The results showed that AH was associated with SGA, caesarean section, intubation at DR, and a low 5-min Apgar score. Caesarean delivery may contribute to hypothermia, as operating rooms are often kept at cool temperatures to maintain a comfortable operating environment. Johannsen et al. [31] showed that a relatively high ambient temperature in the DR may also prevent hypothermia in preterm infants in addition to the above mentioned methods to stabilize body temperatures of VLBW infants. The WHO has recommended that delivery or resuscitation room temperatures be set at a minimum of 25 °C, with a suggested range of 25 ~ 28 °C [3], which, anecdotally, is not often the case. SGA is associated with a large surface area-to-body mass ratio, decreased subcutaneous fat, high body water content, and immature skin, leading to increased evaporative water and heat losses [32]; therefore, SGA was also a risk factor for AH. A low 5-min Apgar score and intubation at DR may be associated with increased resuscitation efforts, an increased resuscitation time and inadequate thermal measures [8, 33]. Therefore, heat preservation measures should be included in the management of premature infant resuscitation and the “golden hour” after birth [34].

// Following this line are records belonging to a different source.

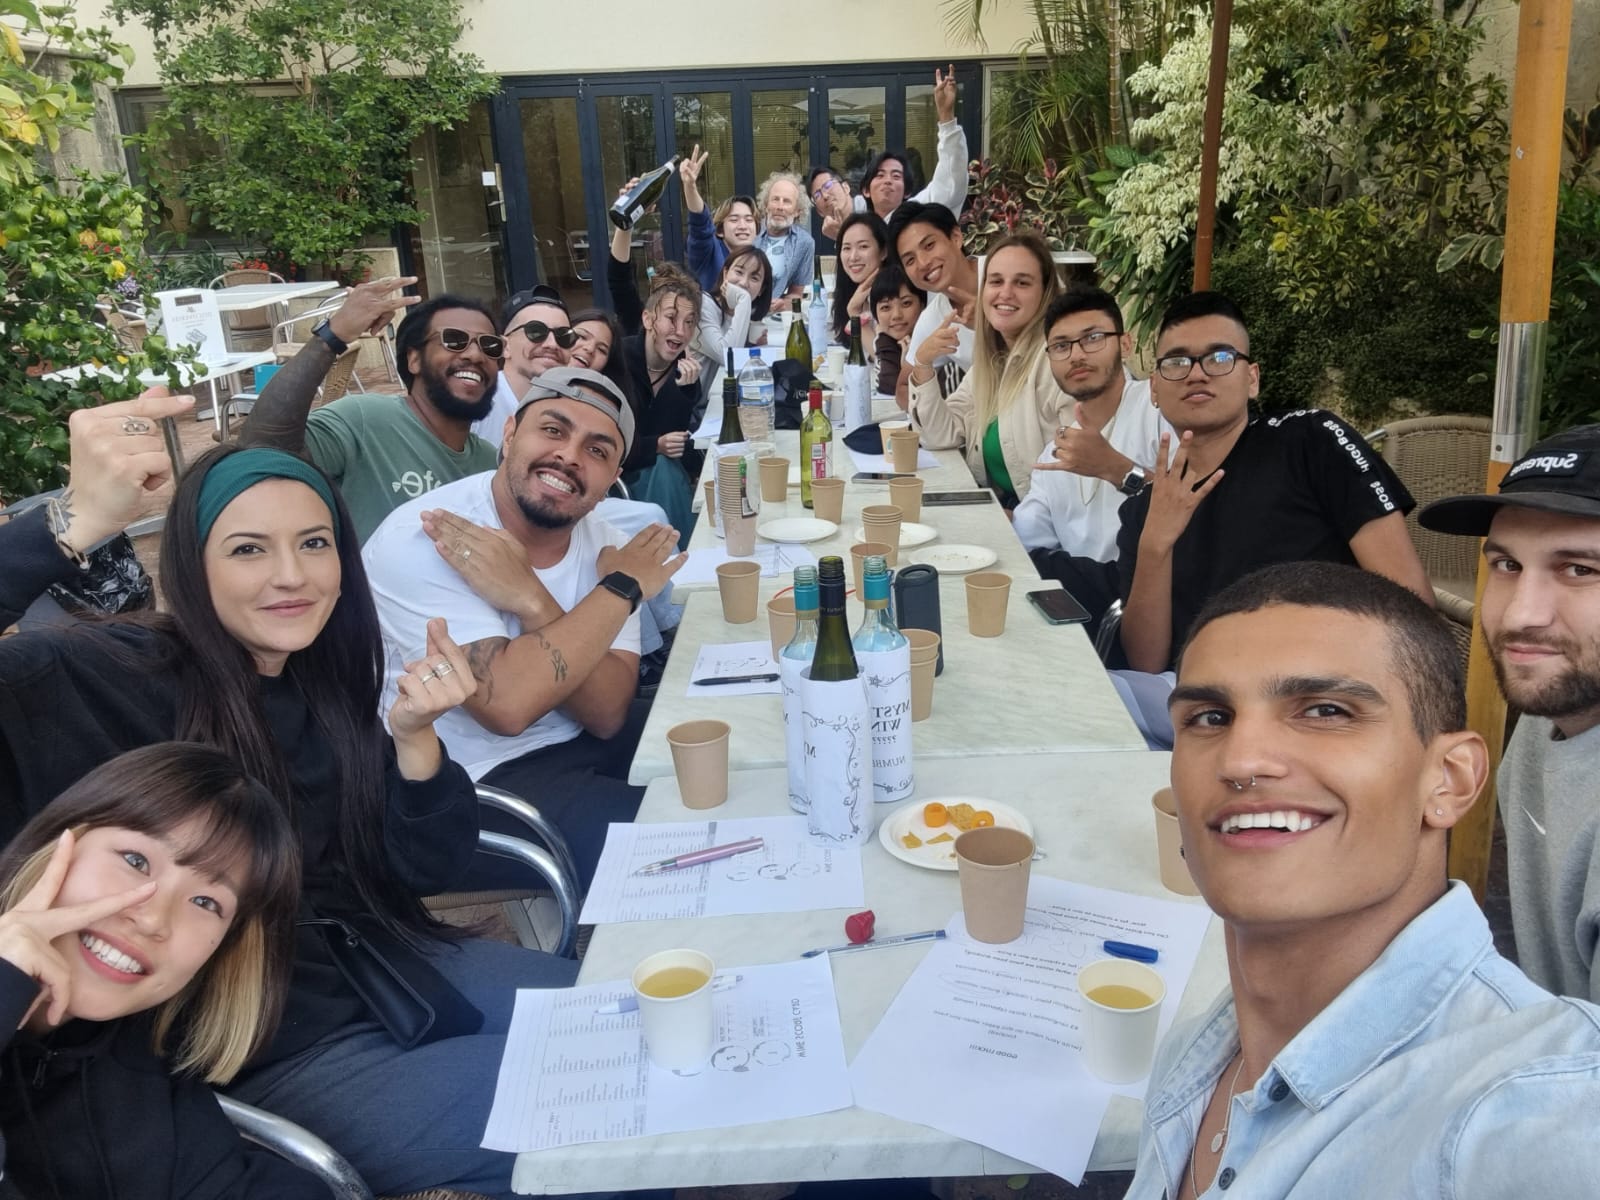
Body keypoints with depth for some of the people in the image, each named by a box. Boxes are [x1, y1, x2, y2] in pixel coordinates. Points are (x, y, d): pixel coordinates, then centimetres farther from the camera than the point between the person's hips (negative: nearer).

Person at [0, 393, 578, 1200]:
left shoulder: (323, 676, -1)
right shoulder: (114, 680, -18)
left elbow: (430, 869, -1)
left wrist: (413, 736, -19)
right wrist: (77, 520, -49)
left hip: (381, 968, 6)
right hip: (268, 1052, -6)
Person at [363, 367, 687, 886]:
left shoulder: (601, 541, -3)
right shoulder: (420, 541, -20)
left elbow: (607, 715, -14)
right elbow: (507, 705, -31)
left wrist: (528, 599, -28)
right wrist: (622, 589, -23)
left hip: (585, 742, 7)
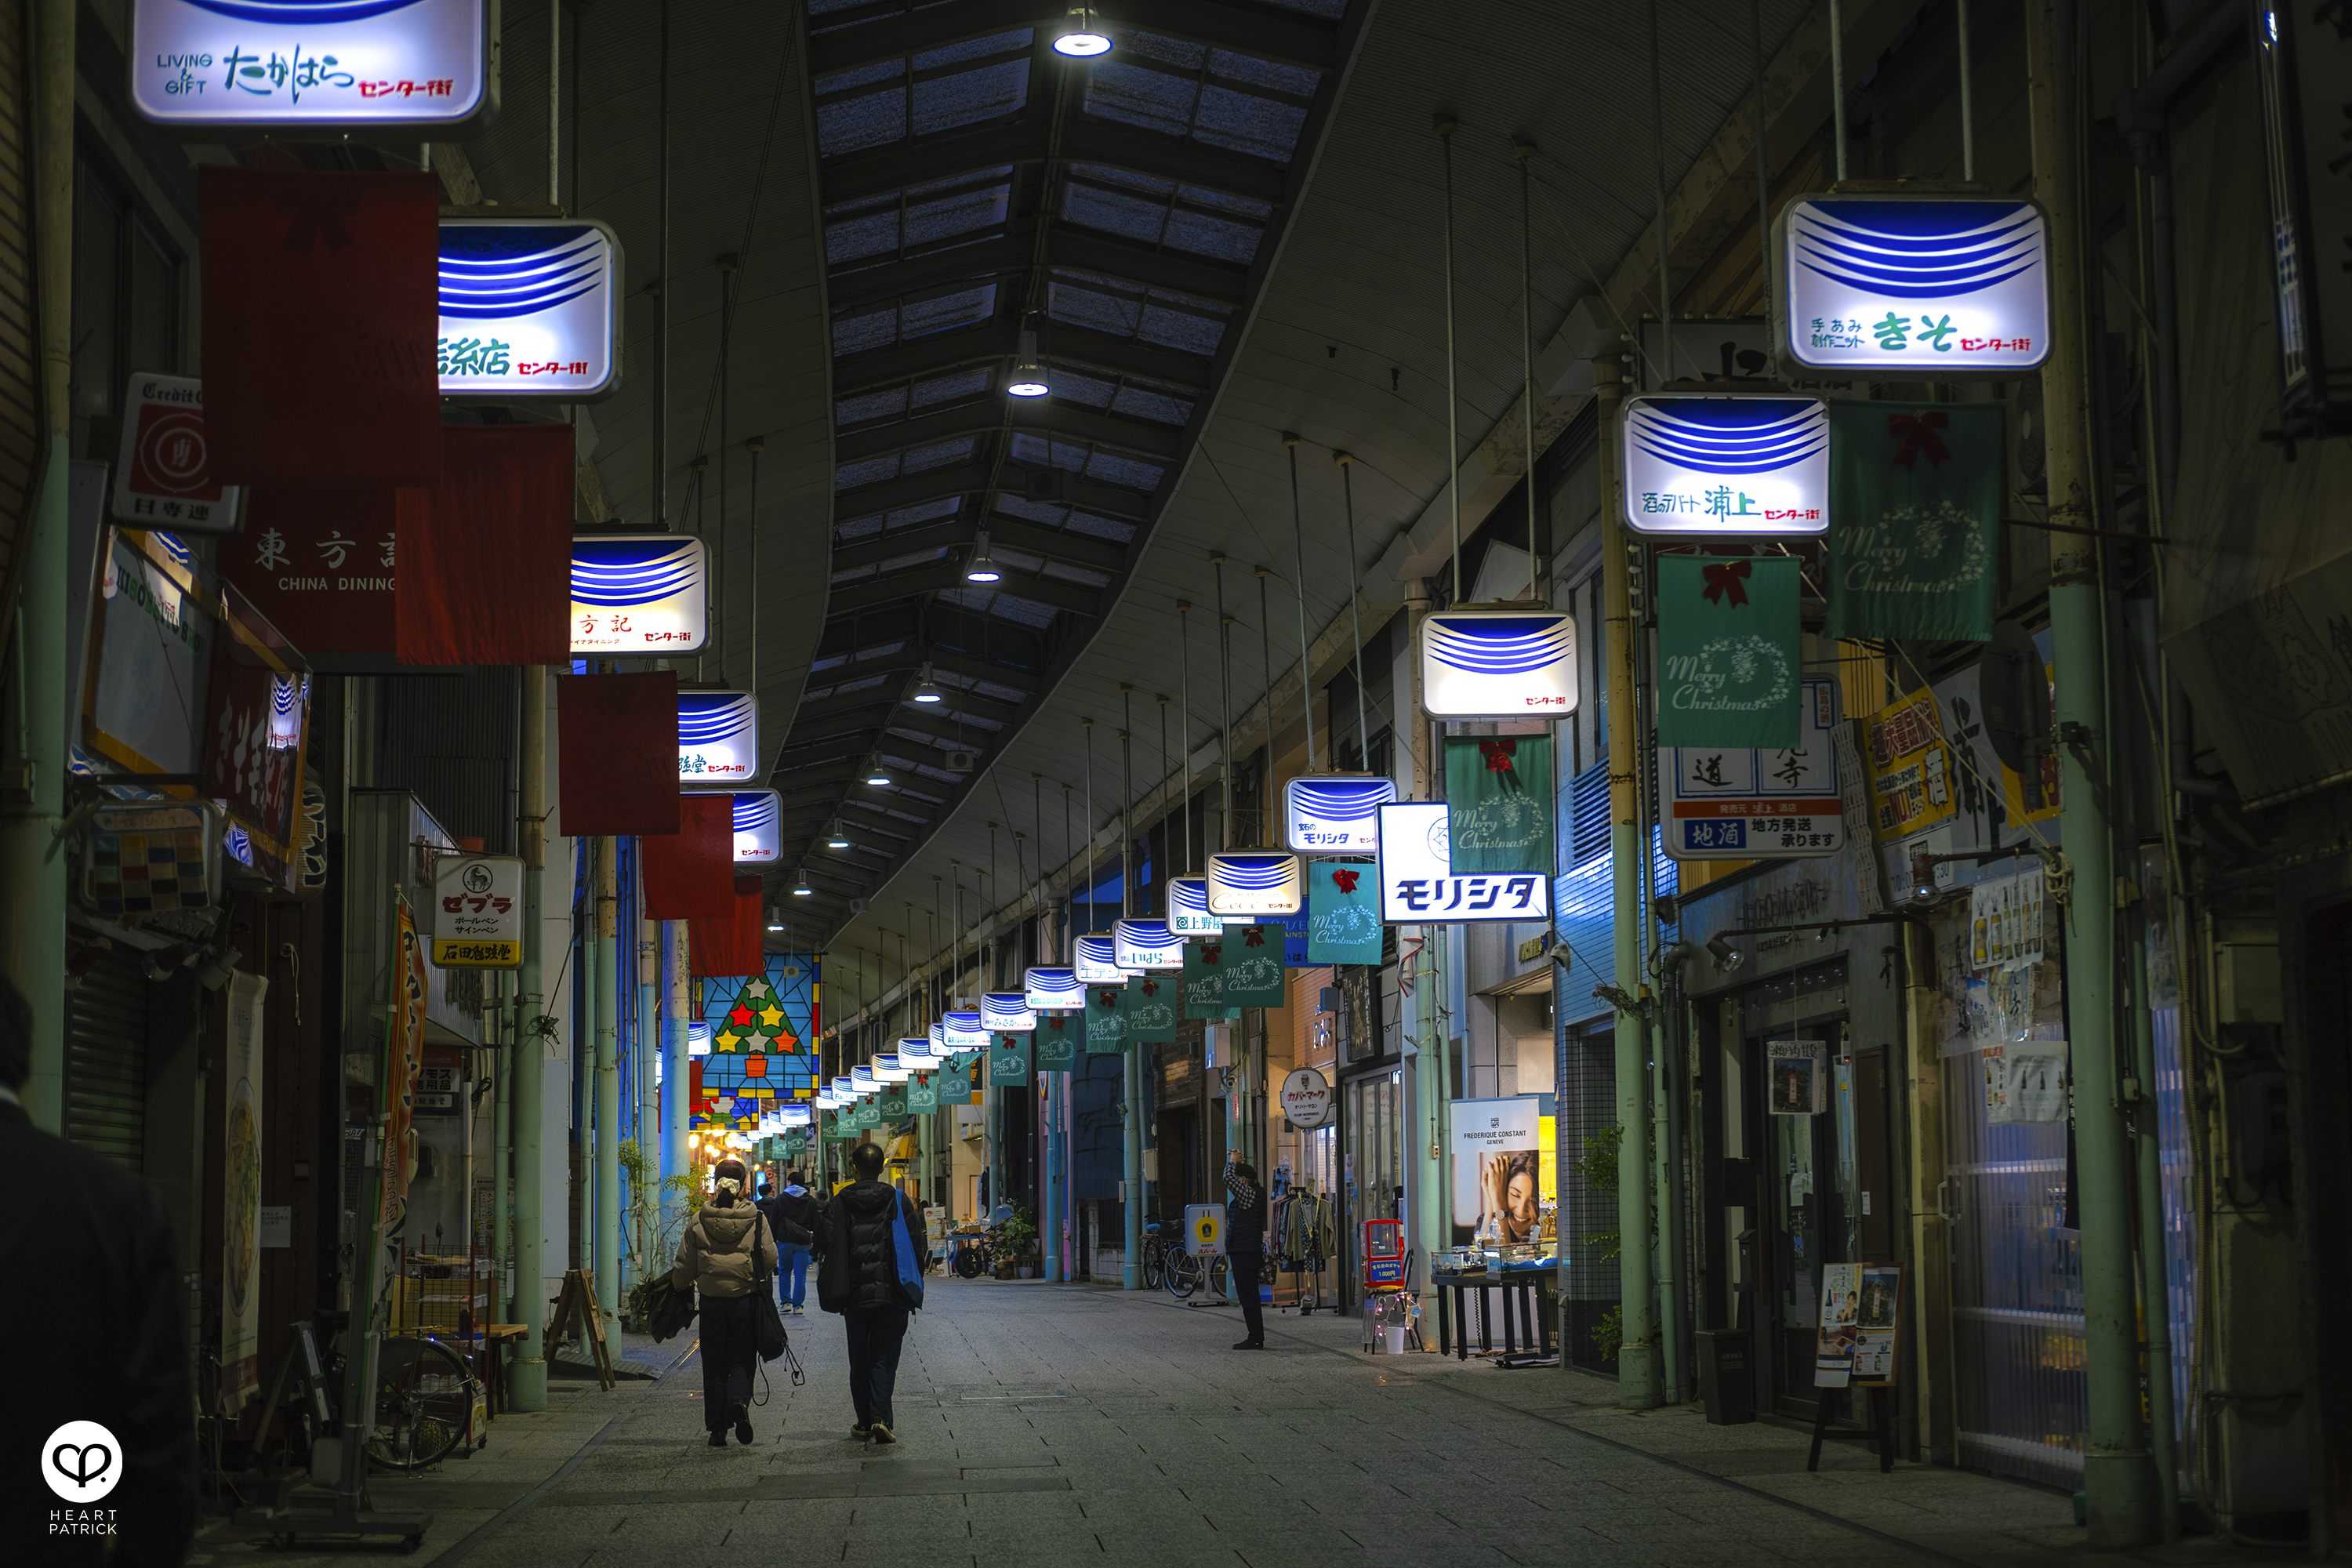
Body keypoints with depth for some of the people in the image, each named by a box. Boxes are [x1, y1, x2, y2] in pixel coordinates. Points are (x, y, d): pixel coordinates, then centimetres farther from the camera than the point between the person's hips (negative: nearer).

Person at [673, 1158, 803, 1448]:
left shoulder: (699, 1222, -2)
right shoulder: (756, 1219, -4)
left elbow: (684, 1267, 2)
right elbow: (770, 1258, -5)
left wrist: (677, 1286, 22)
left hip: (711, 1303, 1)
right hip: (746, 1301, -1)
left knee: (714, 1367, 9)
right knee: (741, 1361, 9)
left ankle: (717, 1429, 8)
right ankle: (740, 1403, -20)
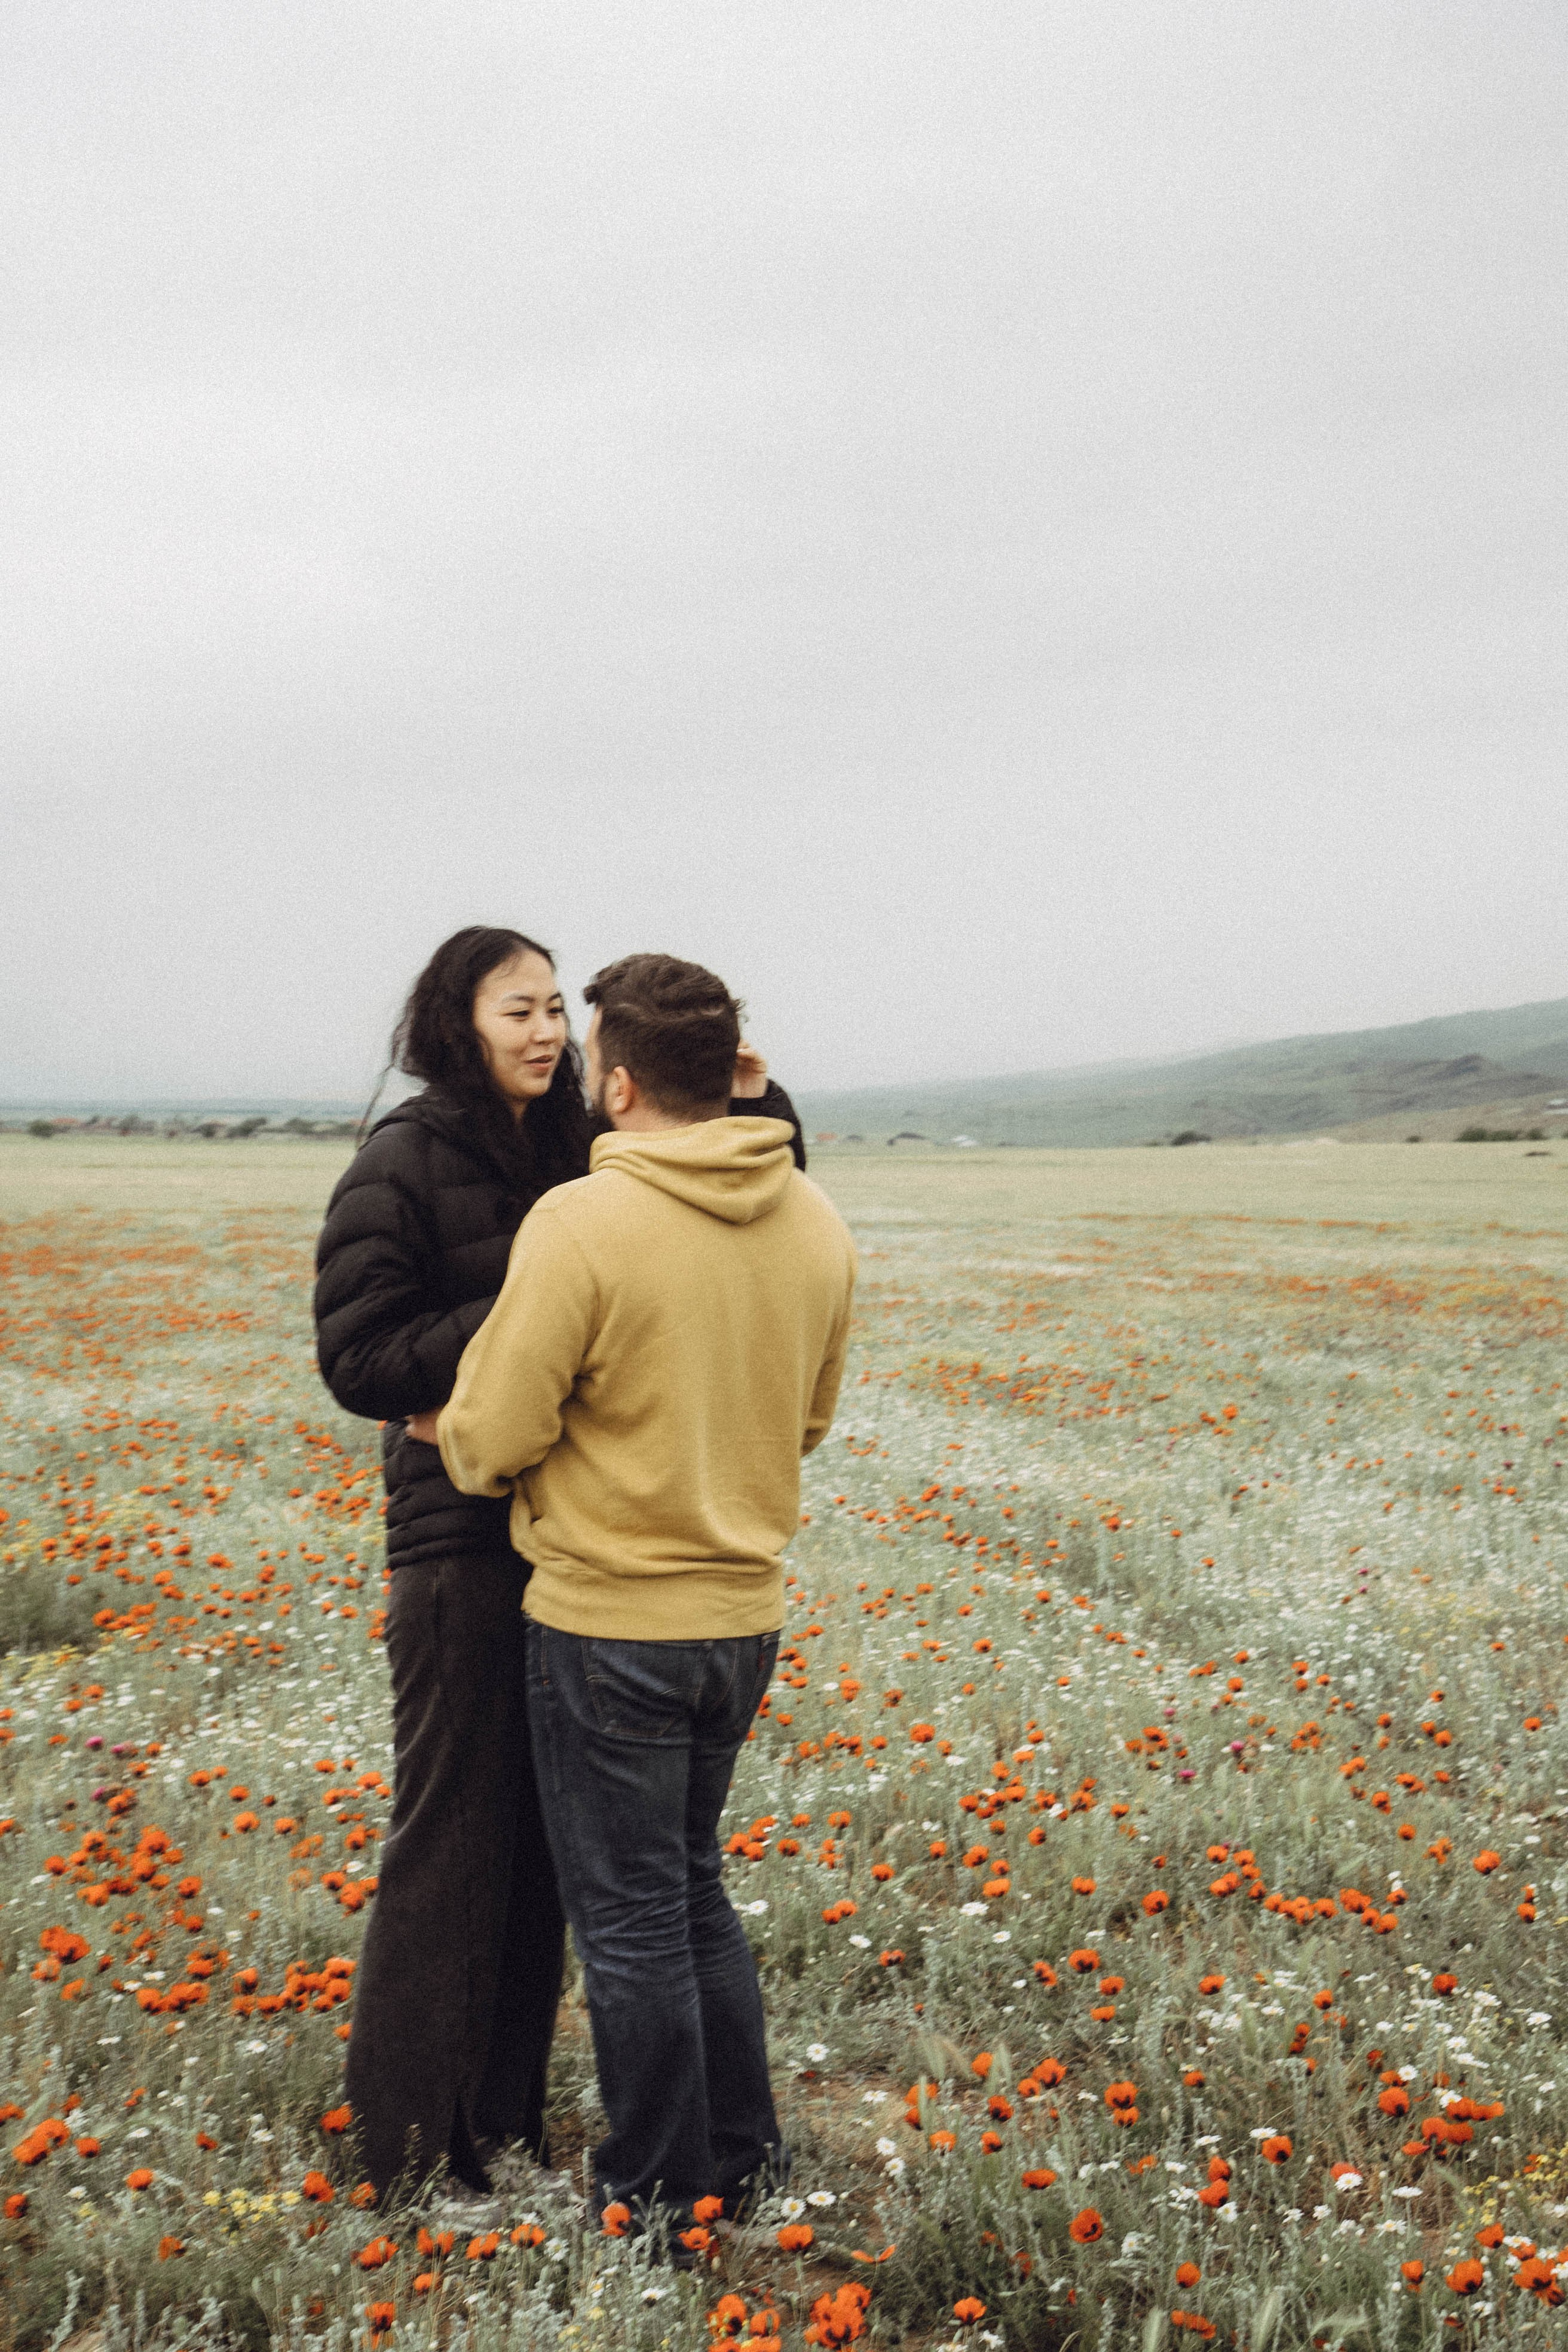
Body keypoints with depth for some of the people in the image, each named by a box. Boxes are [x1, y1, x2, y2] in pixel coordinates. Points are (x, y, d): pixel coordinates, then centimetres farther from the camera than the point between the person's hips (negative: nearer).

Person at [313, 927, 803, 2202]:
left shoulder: (585, 1154, 8)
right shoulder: (404, 1164, -8)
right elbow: (358, 1360, -12)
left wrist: (759, 1108, -7)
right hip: (464, 1536, -6)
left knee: (542, 1832, 13)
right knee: (454, 1836, 2)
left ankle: (505, 2117, 28)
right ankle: (410, 2145, 18)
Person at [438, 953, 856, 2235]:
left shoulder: (582, 1224, -20)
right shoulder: (818, 1225, 1)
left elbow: (493, 1438, -15)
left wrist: (451, 1427, 7)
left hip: (609, 1619, -6)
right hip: (746, 1608, 6)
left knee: (630, 1915, 9)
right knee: (691, 1886, 23)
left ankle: (660, 2193, 22)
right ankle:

AH was also associated with antenatal steroids. The interpretation of this variable requires special care. During the study period, prenatal use of glucocorticoids is only considered complete prenatal steroid therapy. Pregnant women at risk for preterm delivery are often associated with serious complications, for example maternal hypertension, unexplained uterus contraction. The mothers with hypertensive disorders of pregnancy may be monitored more closely and was higher rates of antenatal corticosteroid use [35]. These risk factors cause a higher incidence of asphyxia in preterm infants, leading to a statistical analysis that affected this variable. Therefore, the statistical significance of antenatal steroids has no clinical significance.

Our study had several limitations. We investigated only the incidence of hypothermia and studied the association between hypothermia and poor outcomes; we still have not conducted a quality improvement project considering VLBW infants. Based on the results of this study, our next research project will be to carry out a multicentre quality improvement project to reduce the incidence of hypothermia according to international evidence-based practices for improving quality (EPIQs).

Conclusion

AH is still very high in VLBW infants in NICUs in China. SGA, caesarean section, a low Apgar score at 5 min and intubation in the DR were associated with increased odds of hypothermia. Moderate/severe hypothermia was associated with mortality and poor outcomes, such as RDS, IVH, LOS.